But Don did not hit upon the right answer.
CHAPTER XVIII
A CONFESSION AND THE CHARM
All that night they remained on guard. Taking turns, first Don in the helicopter and Garry on the shore, then the control chief replacing Garry and Chick taking Don’s station, they watched.
Not a thing happened.
The Indian, sullen, refused to talk.
Threats did not seem to disturb him. Pleas failed to move him. He realized that they had no way to enforce the threats. None of them dared to leave the swamps by the paths, taking him as a prisoner, because it had been his own familiarity with swamp trails that had led them safely through, although he refused to say why or how he had become so well informed. Besides, as Don argued, they dared not leave the swamp unguarded.

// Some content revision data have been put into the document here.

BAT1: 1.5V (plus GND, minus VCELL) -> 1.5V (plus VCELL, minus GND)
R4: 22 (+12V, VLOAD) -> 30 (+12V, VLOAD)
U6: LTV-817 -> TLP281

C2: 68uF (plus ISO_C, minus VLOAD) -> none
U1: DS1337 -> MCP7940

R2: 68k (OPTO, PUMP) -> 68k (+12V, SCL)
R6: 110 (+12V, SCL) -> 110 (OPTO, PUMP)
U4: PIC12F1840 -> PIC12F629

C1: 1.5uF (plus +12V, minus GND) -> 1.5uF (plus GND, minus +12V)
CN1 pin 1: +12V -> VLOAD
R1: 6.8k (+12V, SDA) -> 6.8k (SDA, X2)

However, they kept a close watch toward the airport. Don’s surmise that his uncle would return from delivering the mail, find their note and institute a search, proved to be correct. Their flares being all used up in landings, however, they had no way to signal, and evidently the airport manager, deprived of Scott’s services, had no pilot to send aloft as a scout.

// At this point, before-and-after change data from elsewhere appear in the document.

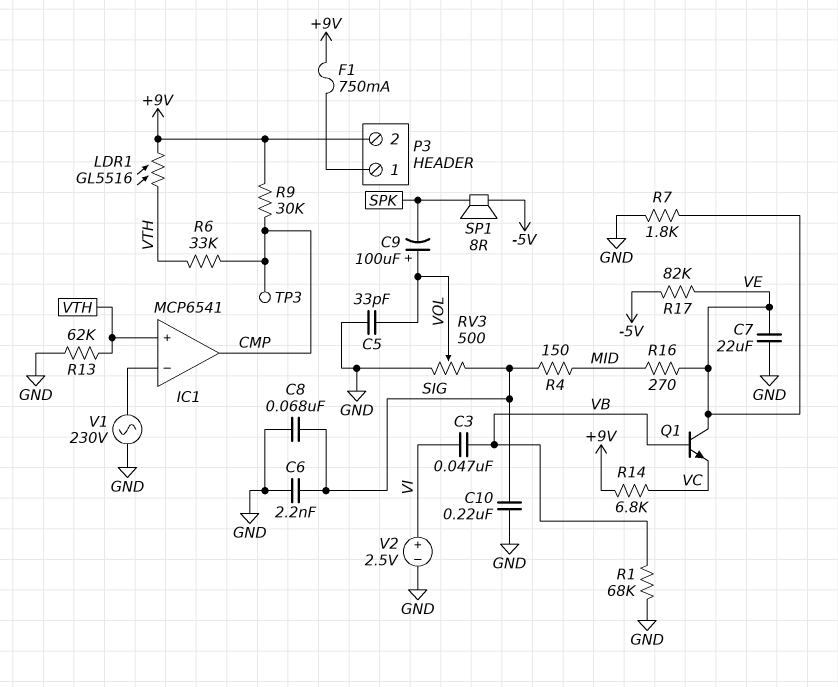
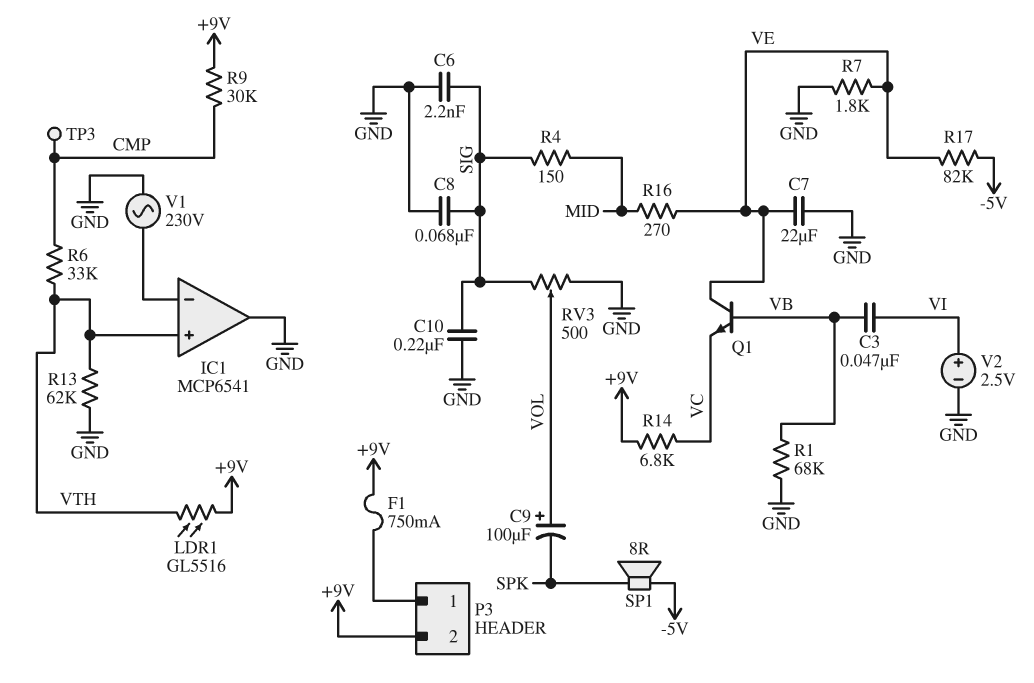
C5: 33pF (GND, VOL) -> none
IC1 pin out: CMP -> GND

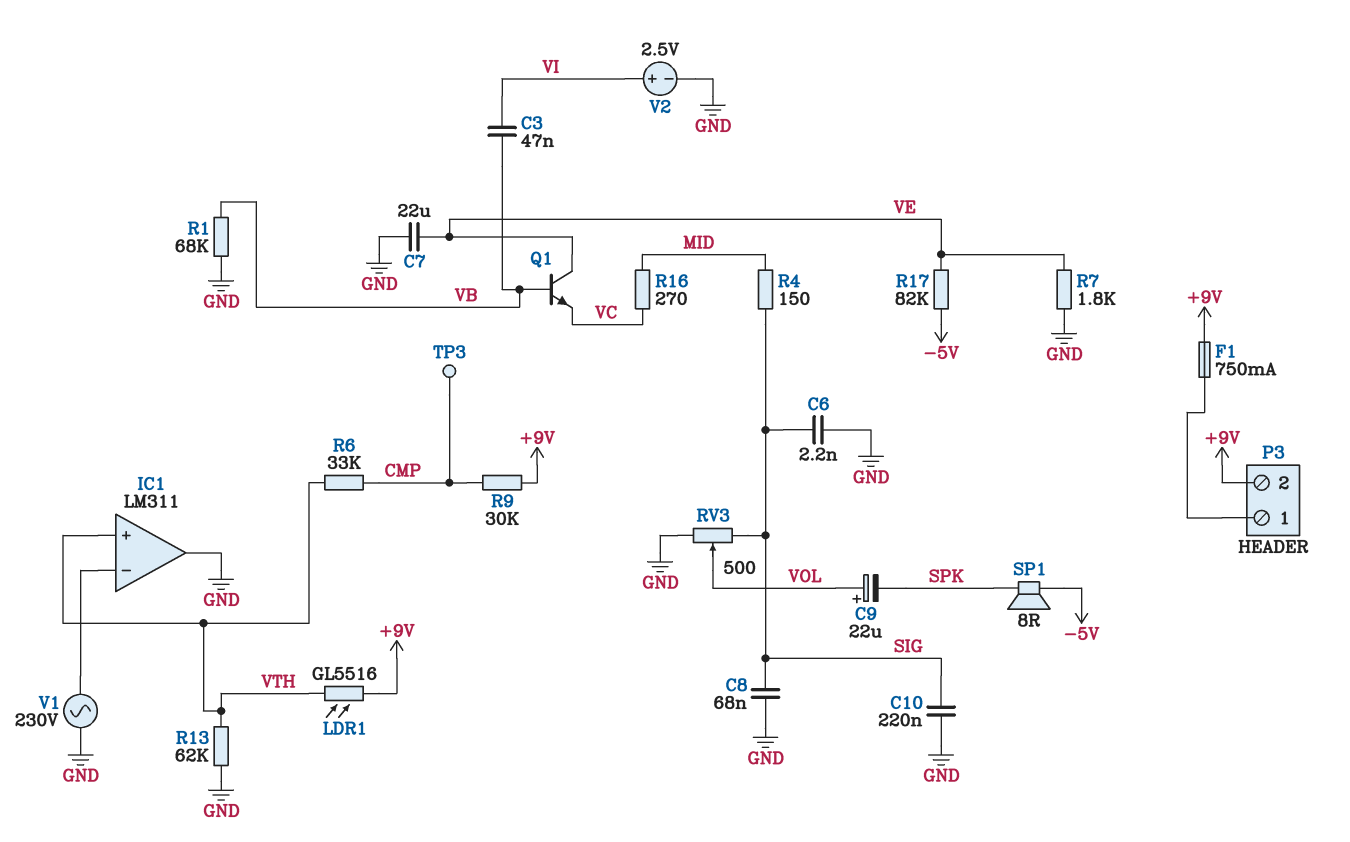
C9: 100uF (plus VOL, minus SPK) -> 22uF (plus VOL, minus SPK)
IC1: MCP6541 -> LM311
R14: 6.8k (+9V, VC) -> none
R16: 270 (MID, VE) -> 270 (MID, VC)

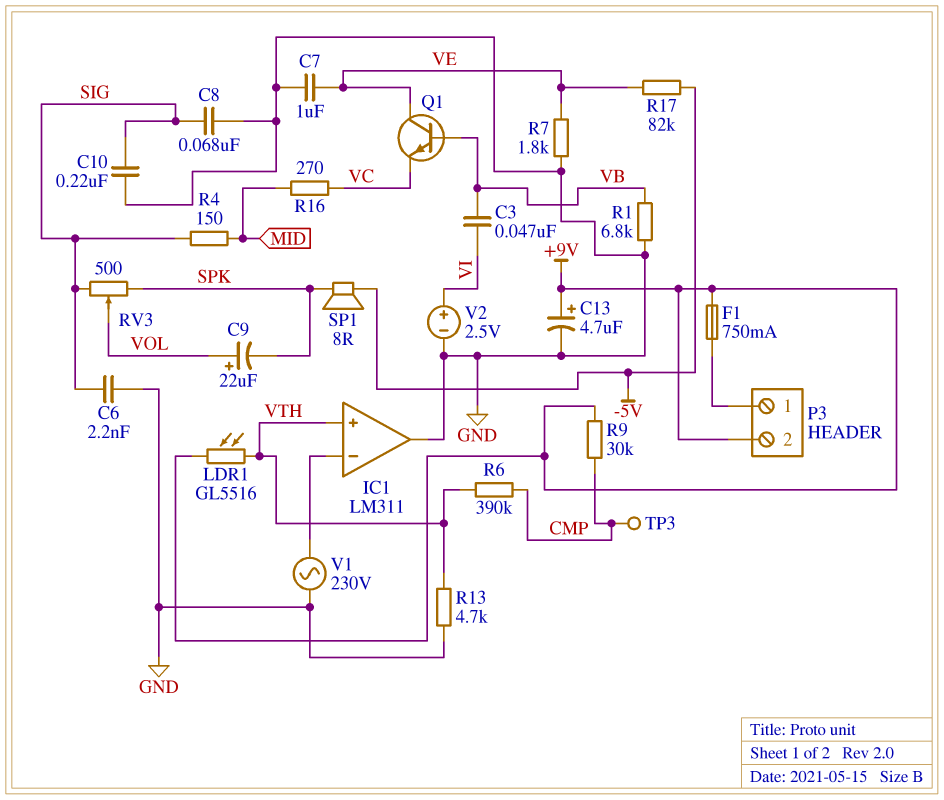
C7: 22uF (GND, VE) -> 1uF (GND, VE)
C13: none -> 4.7uF (plus +9V, minus GND)
R1: 68k (GND, VB) -> 6.8k (GND, VB)
R6: 33k (CMP, VTH) -> 390k (CMP, VTH)
R13: 62k (GND, VTH) -> 4.7k (GND, VTH)
RV3: 500 (GND, SIG, wiper VOL) -> 500 (SIG, SPK, wiper VOL)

Early, just after dawn, however, he arrived, in a rowboat, at the mouth of Crab Channel, where Garry had driven the electric launch on his way to summon aid.
“Hello!” shouted the older man, laying on his oars until the launch came up and took him in tow, “I’ve had the chief of police and his men busy all night, trying to get reports of any crack-up, and scouting; but they must not have come to the lower end of the swamp at all.”
He caught a rope flung by Garry who towed his rowboat up to the scene of their all-night vigil.